• _EXERCISE GOAL_
Print out the data below in full and exactly, skipping the pictures.

Records from a data source:
•••••
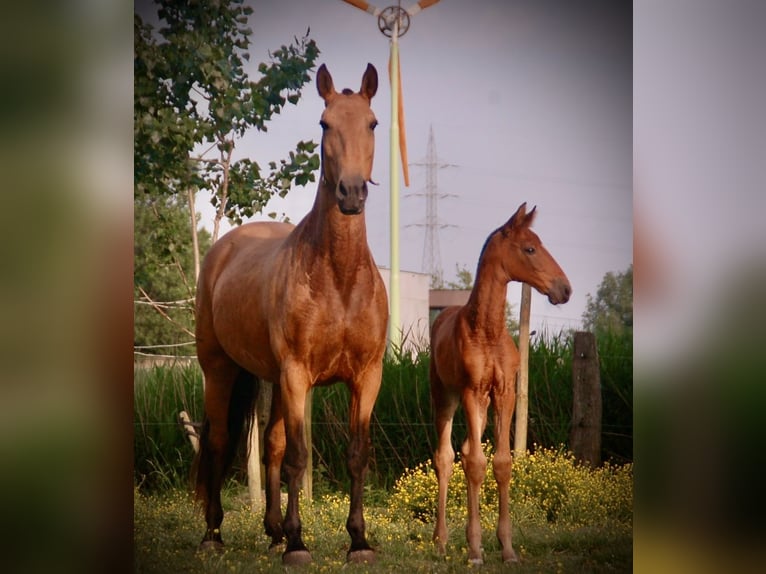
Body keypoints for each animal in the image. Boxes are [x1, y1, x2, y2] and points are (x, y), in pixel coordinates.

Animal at [192, 63, 388, 565]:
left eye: (373, 123)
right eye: (324, 124)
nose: (351, 193)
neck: (339, 277)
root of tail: (224, 248)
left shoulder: (367, 376)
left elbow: (355, 454)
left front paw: (358, 540)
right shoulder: (298, 374)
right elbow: (300, 456)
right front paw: (300, 544)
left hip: (273, 380)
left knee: (271, 447)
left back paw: (274, 530)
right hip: (221, 370)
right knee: (220, 442)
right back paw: (214, 533)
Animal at [429, 202, 571, 564]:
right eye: (530, 248)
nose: (565, 290)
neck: (488, 330)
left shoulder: (504, 392)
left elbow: (502, 463)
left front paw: (507, 548)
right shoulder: (471, 390)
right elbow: (476, 464)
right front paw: (475, 550)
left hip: (481, 403)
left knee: (465, 450)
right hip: (445, 396)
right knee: (445, 457)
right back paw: (441, 541)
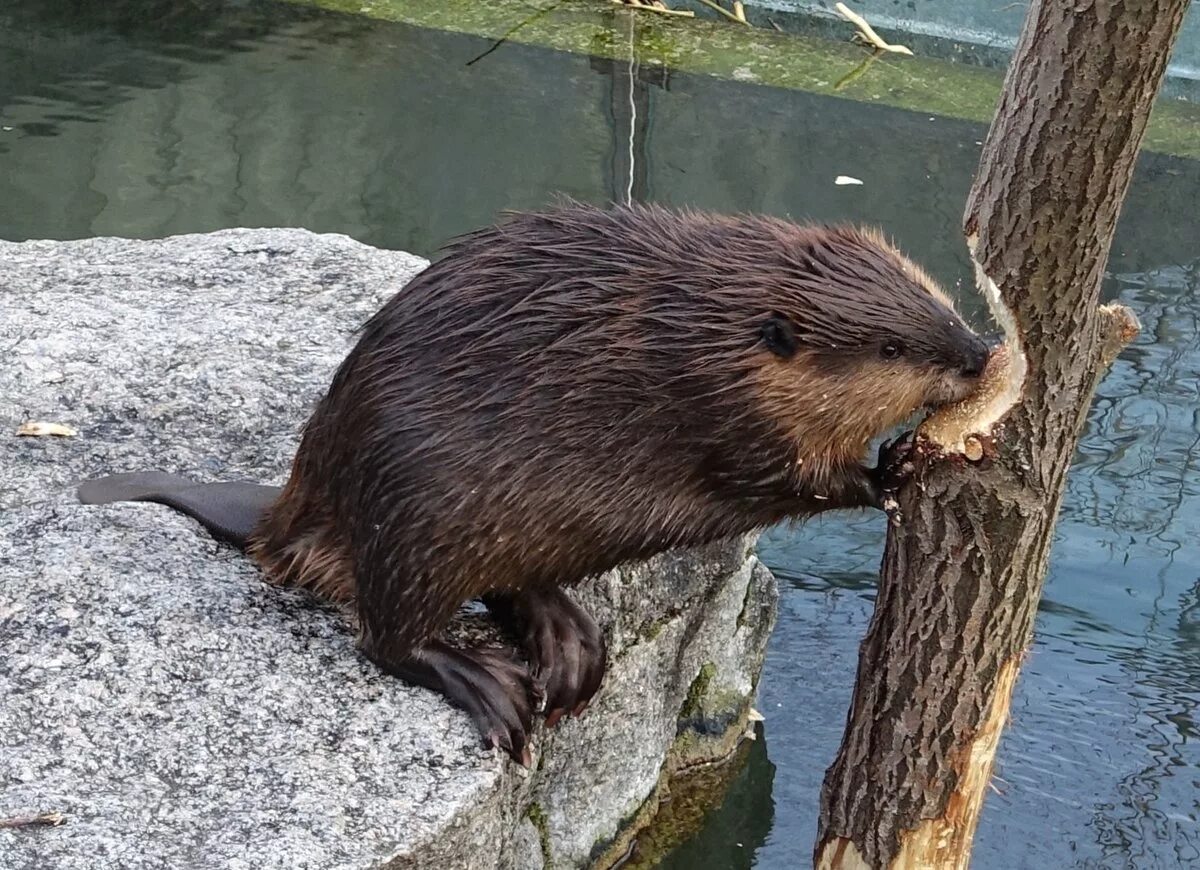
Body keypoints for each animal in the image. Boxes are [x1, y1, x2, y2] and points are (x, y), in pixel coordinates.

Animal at [79, 200, 988, 763]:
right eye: (890, 348)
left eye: (935, 299)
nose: (979, 353)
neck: (700, 327)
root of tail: (286, 514)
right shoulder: (718, 407)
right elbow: (781, 473)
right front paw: (894, 469)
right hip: (417, 521)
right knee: (386, 636)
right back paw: (491, 684)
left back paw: (571, 648)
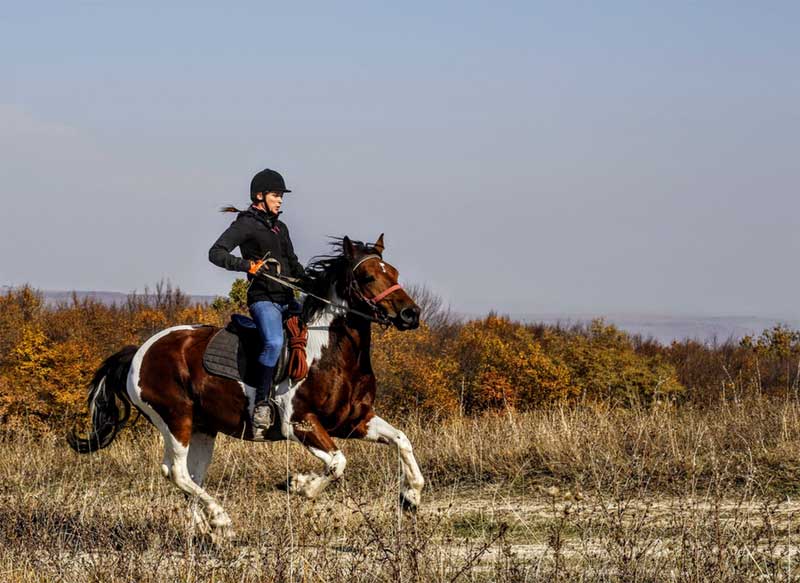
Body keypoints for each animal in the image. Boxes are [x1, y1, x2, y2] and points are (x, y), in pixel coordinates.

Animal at [67, 235, 424, 540]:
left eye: (393, 272)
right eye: (367, 277)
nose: (411, 314)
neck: (330, 352)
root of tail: (140, 351)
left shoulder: (355, 421)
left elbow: (402, 440)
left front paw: (411, 496)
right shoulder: (301, 423)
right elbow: (338, 463)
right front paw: (299, 485)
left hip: (203, 428)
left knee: (191, 476)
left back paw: (206, 529)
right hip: (175, 419)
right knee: (176, 472)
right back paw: (221, 521)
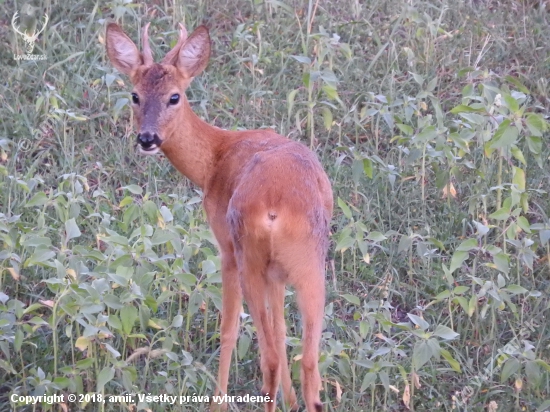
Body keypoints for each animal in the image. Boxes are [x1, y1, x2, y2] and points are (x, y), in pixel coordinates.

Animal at [106, 21, 334, 412]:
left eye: (174, 96)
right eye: (135, 95)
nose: (147, 139)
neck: (215, 158)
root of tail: (275, 206)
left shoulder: (225, 247)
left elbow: (228, 329)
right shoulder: (277, 274)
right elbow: (282, 330)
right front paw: (290, 400)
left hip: (246, 256)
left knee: (269, 355)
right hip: (308, 265)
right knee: (308, 361)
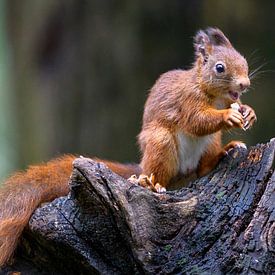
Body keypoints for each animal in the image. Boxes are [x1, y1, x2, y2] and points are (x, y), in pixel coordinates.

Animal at [0, 28, 256, 268]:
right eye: (219, 68)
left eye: (244, 61)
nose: (245, 84)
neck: (212, 93)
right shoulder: (187, 101)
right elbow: (197, 121)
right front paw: (228, 116)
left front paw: (248, 112)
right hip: (161, 143)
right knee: (160, 173)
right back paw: (151, 184)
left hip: (210, 143)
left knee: (204, 167)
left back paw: (225, 151)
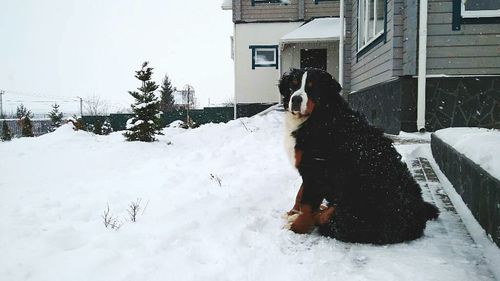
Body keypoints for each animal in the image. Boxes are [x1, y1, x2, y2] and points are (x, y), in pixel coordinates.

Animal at [280, 67, 440, 243]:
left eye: (312, 87)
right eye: (293, 85)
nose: (295, 99)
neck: (319, 116)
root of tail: (419, 217)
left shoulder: (317, 170)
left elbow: (307, 205)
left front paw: (296, 228)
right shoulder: (309, 167)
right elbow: (300, 194)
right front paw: (293, 213)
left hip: (353, 212)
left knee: (327, 219)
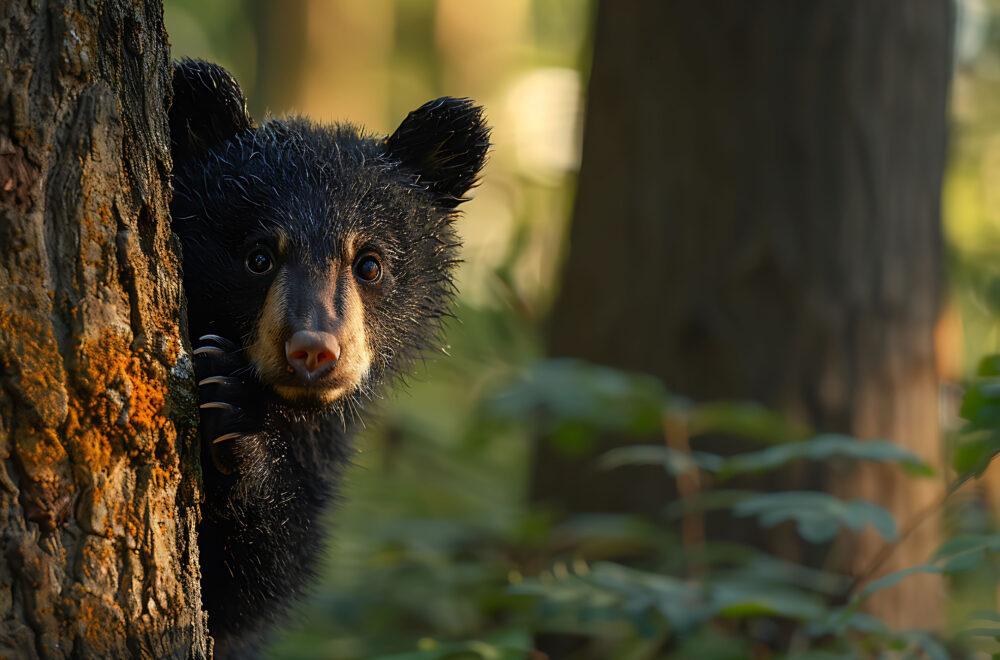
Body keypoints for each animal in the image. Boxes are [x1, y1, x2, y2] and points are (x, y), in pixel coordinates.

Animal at [168, 59, 489, 656]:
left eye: (370, 264)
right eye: (258, 257)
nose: (313, 349)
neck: (290, 410)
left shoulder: (322, 451)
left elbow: (260, 584)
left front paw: (231, 409)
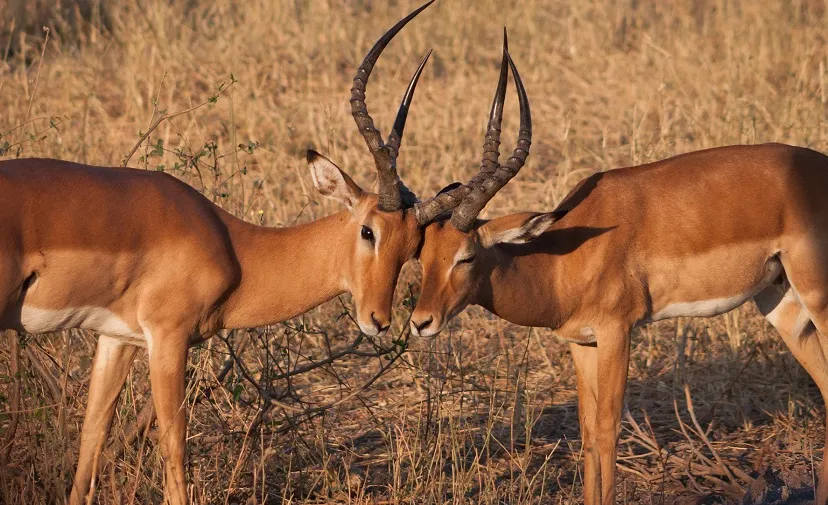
•••••
• _WRITTEN RESPONSE_
Body keypoints for each animal in the image. Boxes are [x1, y1, x2, y2] and points are (x, y), in pixel coordinates.

Animal at [192, 63, 388, 565]:
left eye: (373, 123)
right eye: (324, 124)
nose: (351, 193)
neck: (339, 277)
root of tail: (224, 248)
left shoulder: (367, 376)
left elbow: (355, 454)
left front paw: (358, 540)
right shoulder: (298, 374)
right elbow: (300, 456)
right front paw: (300, 544)
left hip: (273, 380)
left knee: (271, 447)
left back paw: (274, 530)
right hip: (221, 370)
right knee: (220, 442)
right back paw: (214, 533)
Animal at [429, 202, 571, 564]:
right eye: (530, 248)
nose: (565, 290)
neck: (488, 330)
left shoulder: (504, 392)
left elbow: (502, 463)
left front paw: (507, 548)
right shoulder: (471, 390)
right elbow: (476, 464)
right front paw: (475, 550)
left hip: (481, 403)
left knee: (465, 450)
right hip: (445, 396)
right knee: (445, 457)
right back paw: (441, 541)
Body keypoints for each animal in the image. Boxes are [x1, y1, x2, y2] and points are (x, y), in pixel coordinates.

Animal at [79, 200, 988, 763]:
right eye: (890, 348)
left eye: (935, 299)
nose: (979, 353)
neck: (700, 327)
root of tail: (286, 514)
right shoulder: (718, 407)
right elbow: (781, 473)
right front paw: (894, 469)
right hip: (417, 521)
right knee: (386, 636)
right back paw: (491, 684)
left back paw: (571, 648)
Body keypoints for each animal in the image. Boxes are [x1, y1, x2, y2] and points are (x, y), in pixel coordinates.

Animal at [67, 235, 424, 540]:
left eye: (393, 272)
right eye: (367, 277)
nose: (411, 314)
neck: (330, 352)
root of tail: (140, 351)
left shoulder: (355, 421)
left elbow: (402, 440)
left front paw: (411, 496)
right shoulder: (301, 423)
right elbow: (338, 463)
right front paw: (299, 485)
left hip: (203, 428)
left knee: (191, 476)
left back paw: (206, 529)
right hip: (175, 419)
right knee: (176, 472)
right back paw: (221, 521)
Body keypoints for each animal in the image. Boxes are [x1, y1, x2, y2] and points are (x, y), in pixel coordinates.

Animal at [106, 21, 334, 412]:
left eye: (174, 96)
right eye: (135, 95)
nose: (147, 139)
neck: (215, 158)
root of tail: (275, 206)
left shoulder: (225, 247)
left elbow: (228, 329)
right shoulder: (277, 274)
right elbow: (282, 330)
right front paw: (290, 400)
left hip: (246, 256)
left knee: (269, 355)
right hip: (308, 265)
right knee: (308, 361)
Body keypoints for each animal in the image. Boxes are [x1, y1, x2, y2] and points are (x, y), in pixel coordinates.

Animal at [0, 28, 256, 268]:
right eye: (219, 68)
left eye: (244, 61)
nose: (245, 84)
neck: (212, 93)
right shoulder: (187, 101)
right elbow: (197, 121)
right front paw: (228, 116)
left front paw: (248, 112)
right hip: (161, 143)
right knee: (160, 173)
right back paw: (151, 184)
left hip: (210, 143)
left knee: (204, 167)
left back paw: (225, 151)
Body keypoints for each animal in the image. Boxes are [x1, y1, x2, y2] and points are (x, y), in pixel coordinates.

Animal at [280, 67, 440, 243]:
left eye: (312, 87)
right eye: (293, 85)
nose: (295, 99)
neck: (319, 116)
root of tail: (419, 217)
left shoulder: (317, 170)
left elbow: (307, 205)
left front paw: (296, 228)
right shoulder: (309, 167)
right elbow: (300, 194)
right front paw: (293, 213)
left hip: (353, 212)
left knee: (327, 219)
Body keypoints for each animal in the image. Boxes are [x1, y1, x2, y2] and points are (x, y), in pixel coordinates.

Animal at [168, 59, 489, 656]:
left eye: (370, 264)
right eye: (258, 257)
nose: (313, 349)
neck: (290, 410)
left shoulder: (322, 451)
left elbow: (260, 584)
left front paw: (231, 409)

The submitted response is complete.